## THE TASK
Rewrite the rows below, substituting "vernacular name" for each occurrence of "common name" and leaving all other text unchanged.
# # # #
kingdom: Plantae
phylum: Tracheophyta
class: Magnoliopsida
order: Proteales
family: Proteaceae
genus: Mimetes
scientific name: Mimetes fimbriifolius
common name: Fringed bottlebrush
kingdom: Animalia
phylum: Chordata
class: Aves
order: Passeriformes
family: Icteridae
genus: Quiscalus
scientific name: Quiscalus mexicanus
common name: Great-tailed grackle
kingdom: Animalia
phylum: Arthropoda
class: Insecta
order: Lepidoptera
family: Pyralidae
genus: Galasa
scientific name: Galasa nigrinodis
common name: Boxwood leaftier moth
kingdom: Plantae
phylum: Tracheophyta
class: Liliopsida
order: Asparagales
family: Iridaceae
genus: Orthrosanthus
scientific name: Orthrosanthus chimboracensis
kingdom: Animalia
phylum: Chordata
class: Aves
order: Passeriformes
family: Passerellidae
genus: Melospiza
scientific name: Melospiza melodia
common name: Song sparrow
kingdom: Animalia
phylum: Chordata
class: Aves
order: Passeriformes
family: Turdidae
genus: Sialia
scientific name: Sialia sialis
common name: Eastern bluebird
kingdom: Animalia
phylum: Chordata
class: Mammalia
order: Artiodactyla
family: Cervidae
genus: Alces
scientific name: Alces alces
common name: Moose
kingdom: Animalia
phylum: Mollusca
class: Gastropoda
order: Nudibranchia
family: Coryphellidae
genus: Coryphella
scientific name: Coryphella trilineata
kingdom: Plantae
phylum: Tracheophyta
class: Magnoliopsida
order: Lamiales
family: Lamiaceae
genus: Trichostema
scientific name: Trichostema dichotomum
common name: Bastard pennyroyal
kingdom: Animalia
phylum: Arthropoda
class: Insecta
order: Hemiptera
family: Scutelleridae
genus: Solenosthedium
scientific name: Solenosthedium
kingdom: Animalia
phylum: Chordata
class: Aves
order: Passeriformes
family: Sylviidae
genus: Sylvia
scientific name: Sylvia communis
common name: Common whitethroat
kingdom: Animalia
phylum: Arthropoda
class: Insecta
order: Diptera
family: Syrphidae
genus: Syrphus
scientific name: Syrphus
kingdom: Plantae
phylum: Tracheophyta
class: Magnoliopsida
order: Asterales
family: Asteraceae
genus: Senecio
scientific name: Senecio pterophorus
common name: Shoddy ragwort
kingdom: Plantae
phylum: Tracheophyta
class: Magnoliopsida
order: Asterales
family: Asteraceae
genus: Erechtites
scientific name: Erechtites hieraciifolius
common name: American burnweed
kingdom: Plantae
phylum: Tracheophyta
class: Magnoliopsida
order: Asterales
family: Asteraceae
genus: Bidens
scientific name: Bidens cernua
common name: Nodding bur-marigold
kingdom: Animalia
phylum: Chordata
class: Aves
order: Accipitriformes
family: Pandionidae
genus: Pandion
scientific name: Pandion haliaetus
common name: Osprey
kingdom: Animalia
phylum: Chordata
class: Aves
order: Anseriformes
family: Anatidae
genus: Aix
# # # #
## ANSWER TO THIS PROBLEM
kingdom: Plantae
phylum: Tracheophyta
class: Magnoliopsida
order: Proteales
family: Proteaceae
genus: Mimetes
scientific name: Mimetes fimbriifolius
vernacular name: Fringed bottlebrush
kingdom: Animalia
phylum: Chordata
class: Aves
order: Passeriformes
family: Icteridae
genus: Quiscalus
scientific name: Quiscalus mexicanus
vernacular name: Great-tailed grackle
kingdom: Animalia
phylum: Arthropoda
class: Insecta
order: Lepidoptera
family: Pyralidae
genus: Galasa
scientific name: Galasa nigrinodis
vernacular name: Boxwood leaftier moth
kingdom: Plantae
phylum: Tracheophyta
class: Liliopsida
order: Asparagales
family: Iridaceae
genus: Orthrosanthus
scientific name: Orthrosanthus chimboracensis
kingdom: Animalia
phylum: Chordata
class: Aves
order: Passeriformes
family: Passerellidae
genus: Melospiza
scientific name: Melospiza melodia
vernacular name: Song sparrow
kingdom: Animalia
phylum: Chordata
class: Aves
order: Passeriformes
family: Turdidae
genus: Sialia
scientific name: Sialia sialis
vernacular name: Eastern bluebird
kingdom: Animalia
phylum: Chordata
class: Mammalia
order: Artiodactyla
family: Cervidae
genus: Alces
scientific name: Alces alces
vernacular name: Moose
kingdom: Animalia
phylum: Mollusca
class: Gastropoda
order: Nudibranchia
family: Coryphellidae
genus: Coryphella
scientific name: Coryphella trilineata
kingdom: Plantae
phylum: Tracheophyta
class: Magnoliopsida
order: Lamiales
family: Lamiaceae
genus: Trichostema
scientific name: Trichostema dichotomum
vernacular name: Bastard pennyroyal
kingdom: Animalia
phylum: Arthropoda
class: Insecta
order: Hemiptera
family: Scutelleridae
genus: Solenosthedium
scientific name: Solenosthedium
kingdom: Animalia
phylum: Chordata
class: Aves
order: Passeriformes
family: Sylviidae
genus: Sylvia
scientific name: Sylvia communis
vernacular name: Common whitethroat
kingdom: Animalia
phylum: Arthropoda
class: Insecta
order: Diptera
family: Syrphidae
genus: Syrphus
scientific name: Syrphus
kingdom: Plantae
phylum: Tracheophyta
class: Magnoliopsida
order: Asterales
family: Asteraceae
genus: Senecio
scientific name: Senecio pterophorus
vernacular name: Shoddy ragwort
kingdom: Plantae
phylum: Tracheophyta
class: Magnoliopsida
order: Asterales
family: Asteraceae
genus: Erechtites
scientific name: Erechtites hieraciifolius
vernacular name: American burnweed
kingdom: Plantae
phylum: Tracheophyta
class: Magnoliopsida
order: Asterales
family: Asteraceae
genus: Bidens
scientific name: Bidens cernua
vernacular name: Nodding bur-marigold
kingdom: Animalia
phylum: Chordata
class: Aves
order: Accipitriformes
family: Pandionidae
genus: Pandion
scientific name: Pandion haliaetus
vernacular name: Osprey
kingdom: Animalia
phylum: Chordata
class: Aves
order: Anseriformes
family: Anatidae
genus: Aix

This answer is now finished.